Co-operatives now enjoy exciting new opportunities in legislation which need to be explored by directors and executives.
This week saw reforms to co-operative, community benefit society, and credit union law. The changes were first proposed in 2007 and apply in England, Scotland and Wales, but not Northern Ireland. These changes add to the reform introduced in April 2011 to allow societies to communicate electronically with their members and with the FSA. The changes are summarised in full, below, but some are more important than others.
For co-ops and bencoms:
- The limit on the value the shares that can be held in a society is abolished for shares which are not withdrawable
- Societies can decide their own years of account for the purpose of their annual returns
For co-ops, bencoms and credit unions:
- Societies can charge up to £5 to provide a copy of their rules to people who are not members or to members who have already had a copy
- The minimum age limit of 16 for membership of a society is abolished and the minimum age for serving on the board and signing documents and receipts becomes 16. The society's rules may still limit membership to people aged 18 or more
- Dormant societies with no transactions in their accounts (apart from FSA fees, dividend payment and interest payments) for two years before the current accounting year can be dissolved by special resolution of their members. A credit union also has to have FSA confirmation of the resolution.
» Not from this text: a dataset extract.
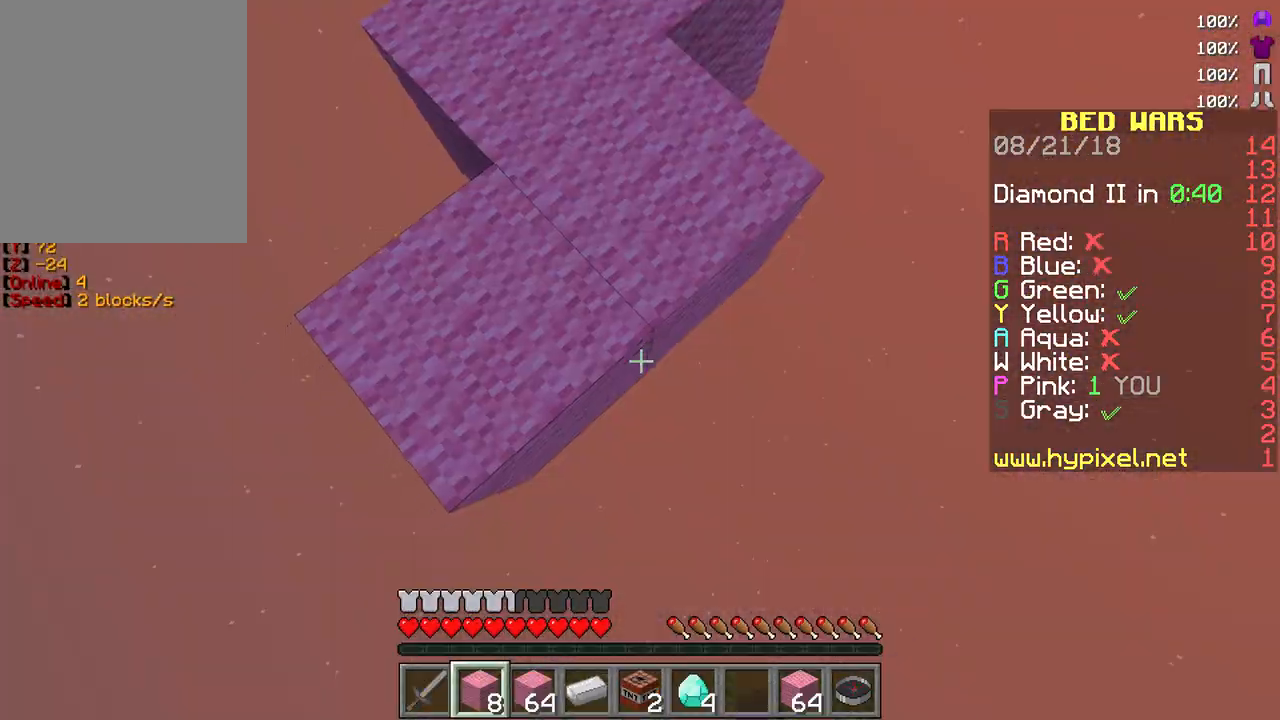
{"keys": ["s"], "mouse": [], "events": [[33, "mouse_right", "up"], [50, "mouse_right", "down"], [217, "mouse_right", "up"]]}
- Societies may publish unaudited interim revenue accounts and balance sheets together with its latest year end account and balance sheet as long as it clear marks them as unaudited.
For credit unions only:
- New and more liberal membership requirements
- Corporate members permitted subject to conditions and limits
- Limit on percentage of non-qualifying members removed
- Deferred shares and interest bearing shares allowed
- Effect of securing loan on member's shares clarified
- Fee for ancillary services not limited to recovery of cost of providing them
- Liberalisation of limit on share dividend payable by credit unions
Perhaps the most important development is the removal of the limit on the value of shares that can be held in a co-op or bencom — as long as the shares are not withdrawable. This will allow societies to raise funds more easily by using shares.
Members can be allowed to transfer their shares to other members and, with the right provision in the rules, it may well be possible for the society to pay back the value of the shares at certain times. This may make societies less dependent on loans as a major source of capital and allow them to improve their financial gearing. Of course, the return on share capital must be limited and the purpose of the society must either be the co-operative provision of goods or services to members or the benefit of the community.
Its objective must not be the creation of profits for distribution to shareholders. The FSA as regulator will check rules and share issues to prevent abuse. But as long as the mutual nature of the society is honoured, share capital can now be used more readily to raise much needed investment funds.
Allowing societies to choose their own year of account and to publish unaudited interim accounts puts them in the same position as companies and reduces costs. Likewise, the ability to recruit under-16’s as members and to have 16 to 18 year olds as directors means that co-ops can be promoted for young people who get real hands-on experience of managing their own society and developing their own mutual business. Companies have always been able to have younger members. Now co-ops can as well.
For credit unions, the latest changes allow for a larger membership (including some corporate members). The provision of additional services such as current accounts and direct debits becomes easier and more flexible financing through deferred shares and the payment of dividend on shares opens up. This allows more flexibility and freedom but ensures that credit unions remain credit co-operatives regulated by the Financial Services Agency like other financial services businesses.
Now is the time for societies to review their rule books and decide whether they can take advantage of these new opportunities. Can shares be a useful additional source of capital? Can more be done to increase the involvement of young people? How can best advantage be taken of the new accounting rules? Credit unions will be looking at the new opportunities to expand and improve the service they offer their members and communities, with the possibility of corporate members and business lending as well as more scope for offering extra services and new products.
For Government, the next step is to bring the Co-operative and Community Benefit Society and Act 2010 into force to allow the full renaming of societies through a new registration system and to introduce new powers to update the law for credit unions and other societies. The application to insolvent societies of rescue procedures long available to companies has been waiting for implementation since 2002. In the present economic climate, Government should regard that as a matter of urgency if its Big Society is to have expression through mutual societies and co-operatives.